MozFest House Amsterdam

Inclusive data for AI: focus on low resource languages representation and unbiased content
2024-06-13 , Room F - Garden Tent

In the rapidly evolving landscape of AI, the transformative potential across industries worldwide is immense. Yet, this potential is markedly hindered by limitations in the quality and diversity of the data used to train these systems. Predominantly, over 90% of the data feeding into popular Large Language Models (LLMs) is in English, leaving a significant gap in digital representation for low-resource languages. This disparity not only limits AI's reach but also perpetuates biases and inequities in technological solutions.
At TAUS, we are committed to addressing these challenges through our Human Language Project (HLP). Our mission is to democratize AI by enhancing data diversity and ensuring fair representation across all languages. This session aims to discuss the challenges in creating a more inclusive AI ecosystem and to share insights from our ongoing efforts to:
- Significantly increase the digital representation of low-resource languages, thereby widening AI’s scope to serve global communities effectively.
- Actively reduce biases in AI datasets to promote more equitable and just AI applications.
- Implement fair compensation practices for our contributors, recognizing their invaluable role in enriching AI with diverse linguistic data.

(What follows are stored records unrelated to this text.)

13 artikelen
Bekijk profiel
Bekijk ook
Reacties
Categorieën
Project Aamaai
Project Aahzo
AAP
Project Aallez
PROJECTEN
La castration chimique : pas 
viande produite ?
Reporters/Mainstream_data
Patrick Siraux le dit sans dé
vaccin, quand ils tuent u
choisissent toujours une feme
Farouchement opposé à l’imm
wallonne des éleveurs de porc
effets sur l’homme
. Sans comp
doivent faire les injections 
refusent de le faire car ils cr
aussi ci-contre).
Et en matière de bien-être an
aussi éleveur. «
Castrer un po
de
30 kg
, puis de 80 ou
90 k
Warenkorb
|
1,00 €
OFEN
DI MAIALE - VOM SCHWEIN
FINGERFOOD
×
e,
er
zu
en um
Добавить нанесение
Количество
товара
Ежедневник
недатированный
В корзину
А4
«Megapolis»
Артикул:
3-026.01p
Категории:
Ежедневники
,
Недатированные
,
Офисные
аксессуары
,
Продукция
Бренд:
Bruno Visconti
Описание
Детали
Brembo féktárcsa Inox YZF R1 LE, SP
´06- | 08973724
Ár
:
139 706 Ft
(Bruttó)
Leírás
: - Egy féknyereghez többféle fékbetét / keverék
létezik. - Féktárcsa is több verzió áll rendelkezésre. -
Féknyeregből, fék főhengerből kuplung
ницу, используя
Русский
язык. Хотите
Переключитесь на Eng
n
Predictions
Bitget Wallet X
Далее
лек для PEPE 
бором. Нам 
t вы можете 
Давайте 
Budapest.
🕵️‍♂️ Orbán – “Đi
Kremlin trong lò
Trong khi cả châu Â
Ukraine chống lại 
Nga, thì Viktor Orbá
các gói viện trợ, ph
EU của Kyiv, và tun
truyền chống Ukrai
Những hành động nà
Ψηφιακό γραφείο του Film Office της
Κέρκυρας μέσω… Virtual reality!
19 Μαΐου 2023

Sofie is the Project Coordinator for all things HLP at TAUS. She holds a Master's degree in Linguistics from Leiden University, with a specialization in Language and Communication. She is passionate about language accessibility and gender-fair language (GFL), and brings several years of community management and localization experience to the table.

Amir is a Computational Linguist with a background in Computer Science, currently dazzling as a Solution Architect at TAUS. With a passion for language and technology, Amir is at the forefront of developing innovative Natural Language Processing (NLP) solutions for TAUS. His work focuses on enhancing translation automation, language data management, and AI-driven language solutions.